══ Data for processing

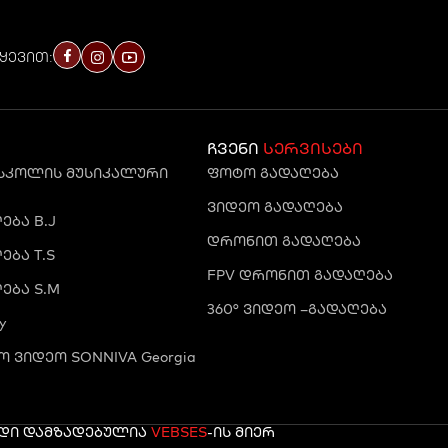
ყევით:
ჩვენი
სერვისები
 სკოლის მუსიკალური
ფოტო გადაღება
ვიდეო გადაღება
ბა B.J
დრონით გადაღება
ბა T.S
FPV დრონით გადაღება
ება S.M
360° ვიდეო –გადაღება
y
 ვიდეო SONNIVA Georgia
რდი დამზადებულია
VEBSES
-ის მიერ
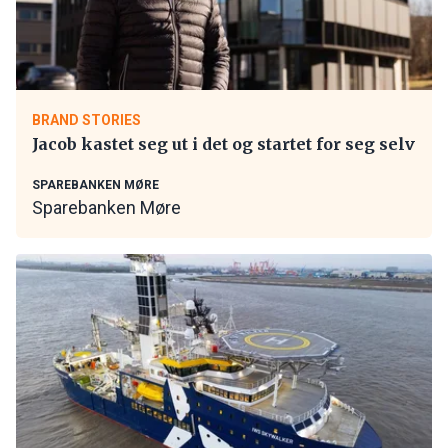
BRAND STORIES
Jacob kastet seg ut i det og startet for seg selv
SPAREBANKEN MØRE
Sparebanken Møre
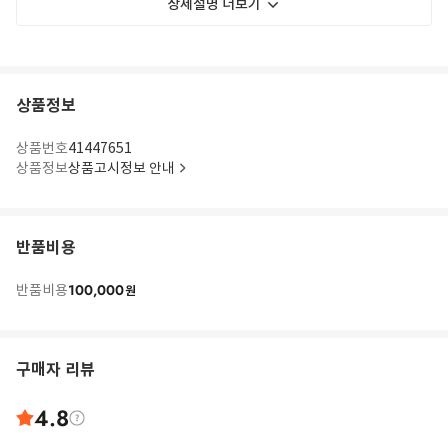
상세설명 더보기
상품정보
상품번호
41447651
상품정보
상품고시정보 안내
반품비용
100,000
반품비용
원
구매자 리뷰
4.8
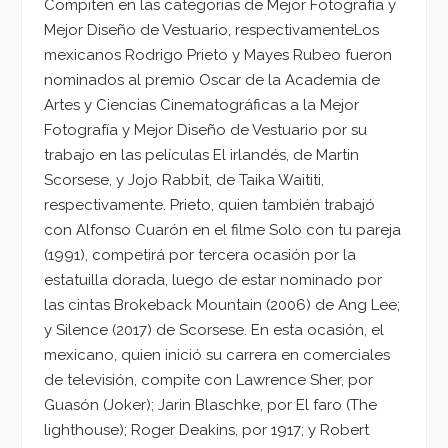
Compiten en las categorías de Mejor Fotografía y
Mejor Diseño de Vestuario, respectivamenteLos
mexicanos Rodrigo Prieto y Mayes Rubeo fueron
nominados al premio Oscar de la Academia de
Artes y Ciencias Cinematográficas a la Mejor
Fotografía y Mejor Diseño de Vestuario por su
trabajo en las películas El irlandés, de Martin
Scorsese, y Jojo Rabbit, de Taika Waititi,
respectivamente. Prieto, quien también trabajó
con Alfonso Cuarón en el filme Solo con tu pareja
(1991), competirá por tercera ocasión por la
estatuilla dorada, luego de estar nominado por
las cintas Brokeback Mountain (2006) de Ang Lee;
y Silence (2017) de Scorsese. En esta ocasión, el
mexicano, quien inició su carrera en comerciales
de televisión, compite con Lawrence Sher, por
Guasón (Joker); Jarin Blaschke, por El faro (The
lighthouse); Roger Deakins, por 1917; y Robert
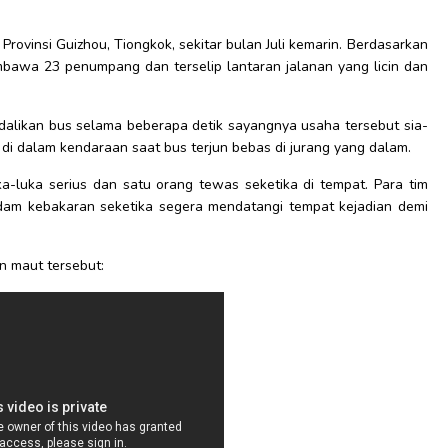
Provinsi Guizhou, Tiongkok, sekitar bulan Juli kemarin. Berdasarkan
mbawa 23 penumpang dan terselip lantaran jalanan yang licin dan
alikan bus selama beberapa detik sayangnya usaha tersebut sia-
i dalam kendaraan saat bus terjun bebas di jurang yang dalam.
a-luka serius dan satu orang tewas seketika di tempat. Para tim
adam kebakaran seketika segera mendatangi tempat kejadian demi
n maut tersebut:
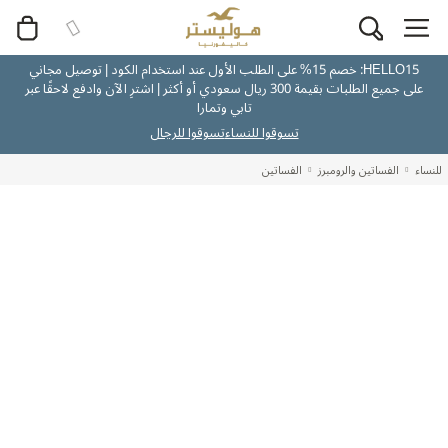
HELLO15: خصم 15% على الطلب الأول عند استخدام الكود | توصيل مجاني
على جميع الطلبات بقيمة 300 ريال سعودي أو أكثر | اشترِ الآن وادفع لاحقًا عبر
تابي وتمارا
تسوقوا للنساء
تسوقوا للرجال
للنساء
الفساتين والرومبرز
الفساتين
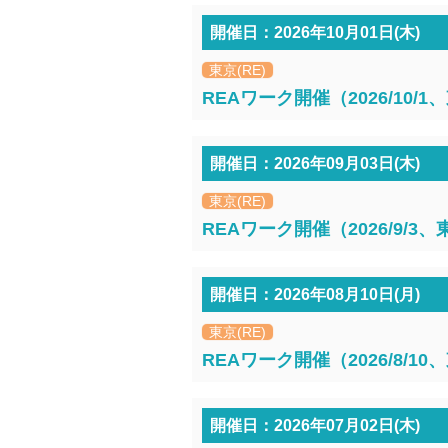
開催日：2026年10月01日(木)
東京(RE)
REAワーク開催（2026/10/
開催日：2026年09月03日(木)
東京(RE)
REAワーク開催（2026/9/3
開催日：2026年08月10日(月)
東京(RE)
REAワーク開催（2026/8/1
開催日：2026年07月02日(木)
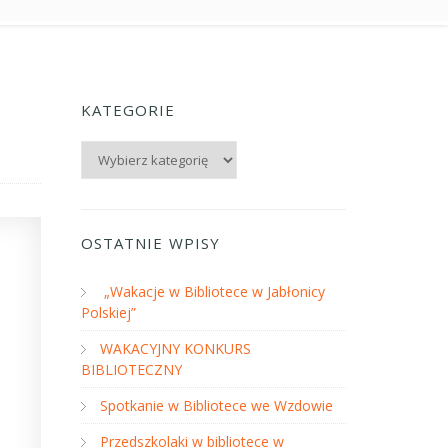
KATEGORIE
Kategorie
OSTATNIE WPISY
„Wakacje w Bibliotece w Jabłonicy
Polskiej”
WAKACYJNY KONKURS
BIBLIOTECZNY
Spotkanie w Bibliotece we Wzdowie
Przedszkolaki w bibliotece w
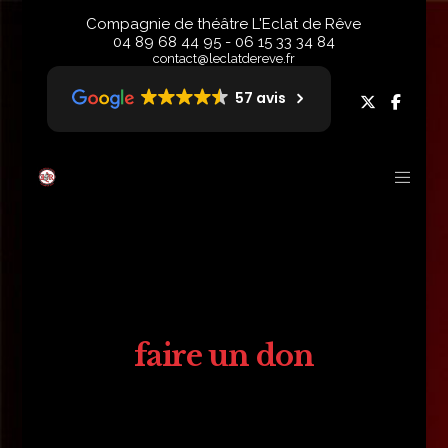
Compagnie de théâtre L'Eclat de Rêve
04 89 68 44 95
-
06 15 33 34 84
contact@leclatdereve.fr
57 avis
faire un don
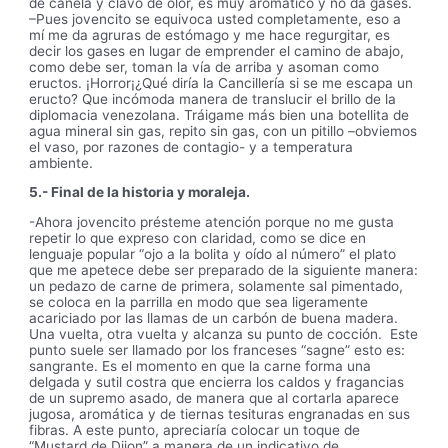
de canela y clavo de olor, es muy aromático y no da gases.
–Pues jovencito se equivoca usted completamente, eso a
mí me da agruras de estómago y me hace regurgitar, es
decir los gases en lugar de emprender el camino de abajo,
como debe ser, toman la vía de arriba y asoman como
eructos. ¡Horror¡¿Qué diría la Cancillería si se me escapa un
eructo? Que incómoda manera de translucir el brillo de la
diplomacia venezolana. Tráigame más bien una botellita de
agua mineral sin gas, repito sin gas, con un pitillo –obviemos
el vaso, por razones de contagio- y a temperatura
ambiente.
5.- Final de la historia y moraleja.
-Ahora jovencito présteme atención porque no me gusta
repetir lo que expreso con claridad, como se dice en
lenguaje popular “ojo a la bolita y oído al número” el plato
que me apetece debe ser preparado de la siguiente manera:
un pedazo de carne de primera, solamente sal pimentado,
se coloca en la parrilla en modo que sea ligeramente
acariciado por las llamas de un carbón de buena madera.
Una vuelta, otra vuelta y alcanza su punto de cocción. Este
punto suele ser llamado por los franceses “sagne” esto es:
sangrante. Es el momento en que la carne forma una
delgada y sutil costra que encierra los caldos y fragancias
de un supremo asado, de manera que al cortarla aparece
jugosa, aromática y de tiernas tesituras engranadas en sus
fibras. A este punto, apreciaría colocar un toque de
“Mustard de Dijon” a manera de un indicativo de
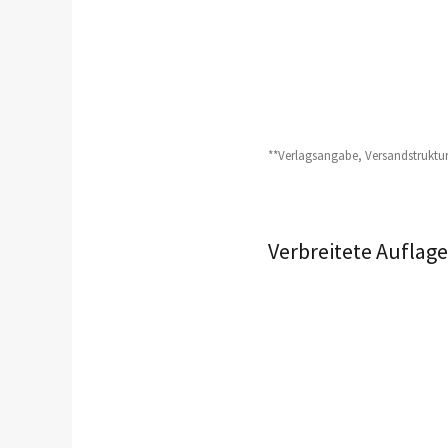
**Verlagsangabe, Versandstruktur
Verbreitete Auflag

════

* **Task details**
Arrange every line of text in the records above as one numbered list, skipping blank lines and leaving out the pictures.

* **Your response**
1. ყევით:
2. ჩვენი
3. სერვისები
4.  სკოლის მუსიკალური
5. ფოტო გადაღება
6. ვიდეო გადაღება
7. ბა B.J
8. დრონით გადაღება
9. ბა T.S
10. FPV დრონით გადაღება
11. ება S.M
12. 360° ვიდეო –გადაღება
13. y
14.  ვიდეო SONNIVA Georgia
15. რდი დამზადებულია
16. VEBSES
17. -ის მიერ
18. BRAND STORIES
19. Jacob kastet seg ut i det og startet for seg selv
20. SPAREBANKEN MØRE
21. Sparebanken Møre
22. 상세설명 더보기
23. 상품정보
24. 상품번호
25. 41447651
26. 상품정보
27. 상품고시정보 안내
28. 반품비용
29. 100,000
30. 반품비용
31. 원
32. 구매자 리뷰
33. 4.8
34. Compiten en las categorías de Mejor Fotografía y
35. Mejor Diseño de Vestuario, respectivamenteLos
36. mexicanos Rodrigo Prieto y Mayes Rubeo fueron
37. nominados al premio Oscar de la Academia de
38. Artes y Ciencias Cinematográficas a la Mejor
39. Fotografía y Mejor Diseño de Vestuario por su
40. trabajo en las películas El irlandés, de Martin
41. Scorsese, y Jojo Rabbit, de Taika Waititi,
42. respectivamente. Prieto, quien también trabajó
43. con Alfonso Cuarón en el filme Solo con tu pareja
44. (1991), competirá por tercera ocasión por la
45. estatuilla dorada, luego de estar nominado por
46. las cintas Brokeback Mountain (2006) de Ang Lee;
47. y Silence (2017) de Scorsese. En esta ocasión, el
48. mexicano, quien inició su carrera en comerciales
49. de televisión, compite con Lawrence Sher, por
50. Guasón (Joker); Jarin Blaschke, por El faro (The
51. lighthouse); Roger Deakins, por 1917; y Robert
52. Provinsi Guizhou, Tiongkok, sekitar bulan Juli kemarin. Berdasarkan
53. mbawa 23 penumpang dan terselip lantaran jalanan yang licin dan
54. alikan bus selama beberapa detik sayangnya usaha tersebut sia-
55. i dalam kendaraan saat bus terjun bebas di jurang yang dalam.
56. a-luka serius dan satu orang tewas seketika di tempat. Para tim
57. adam kebakaran seketika segera mendatangi tempat kejadian demi
58. n maut tersebut:
59. HELLO15: خصم 15% على الطلب الأول عند استخدام الكود | توصيل مجاني
60. على جميع الطلبات بقيمة 300 ريال سعودي أو أكثر | اشترِ الآن وادفع لاحقًا عبر
61. تابي وتمارا
62. تسوقوا للنساء
63. تسوقوا للرجال
64. للنساء
65. الفساتين والرومبرز
66. الفساتين
67. 開催日：2026年10月01日(木)
68. 東京(RE)
69. REAワーク開催（2026/10/
70. 開催日：2026年09月03日(木)
71. 東京(RE)
72. REAワーク開催（2026/9/3
73. 開催日：2026年08月10日(月)
74. 東京(RE)
75. REAワーク開催（2026/8/1
76. 開催日：2026年07月02日(木)
77. KATEGORIE
78. Kategorie
79. OSTATNIE WPISY
80. „Wakacje w Bibliotece w Jabłonicy
81. Polskiej”
82. WAKACYJNY KONKURS
83. BIBLIOTECZNY
84. Spotkanie w Bibliotece we Wzdowie
85. Przedszkolaki w bibliotece w
86. Compagnie de théâtre L'Eclat de Rêve
87. 04 89 68 44 95
88. -
89. 06 15 33 34 84
90. contact@leclatdereve.fr
91. 57 avis
92. faire un don
93. de canela y clavo de olor, es muy aromático y no da gases.
94. –Pues jovencito se equivoca usted completamente, eso a
95. mí me da agruras de estómago y me hace regurgitar, es
96. decir los gases en lugar de emprender el camino de abajo,
97. como debe ser, toman la vía de arriba y asoman como
98. eructos. ¡Horror¡¿Qué diría la Cancillería si se me escapa un
99. eructo? Que incómoda manera de translucir el brillo de la
100. diplomacia venezolana. Tráigame más bien una botellita de
101. agua mineral sin gas, repito sin gas, con un pitillo –obviemos
102. el vaso, por razones de contagio- y a temperatura
103. ambiente.
104. 5.- Final de la historia y moraleja.
105. -Ahora jovencito présteme atención porque no me gusta
106. repetir lo que expreso con claridad, como se dice en
107. lenguaje popular “ojo a la bolita y oído al número” el plato
108. que me apetece debe ser preparado de la siguiente manera:
109. un pedazo de carne de primera, solamente sal pimentado,
110. se coloca en la parrilla en modo que sea ligeramente
111. acariciado por las llamas de un carbón de buena madera.
112. Una vuelta, otra vuelta y alcanza su punto de cocción. Este
113. punto suele ser llamado por los franceses “sagne” esto es:
114. sangrante. Es el momento en que la carne forma una
115. delgada y sutil costra que encierra los caldos y fragancias
116. de un supremo asado, de manera que al cortarla aparece
117. jugosa, aromática y de tiernas tesituras engranadas en sus
118. fibras. A este punto, apreciaría colocar un toque de
119. “Mustard de Dijon” a manera de un indicativo de
120. **Verlagsangabe, Versandstruktur
121. Verbreitete Auflag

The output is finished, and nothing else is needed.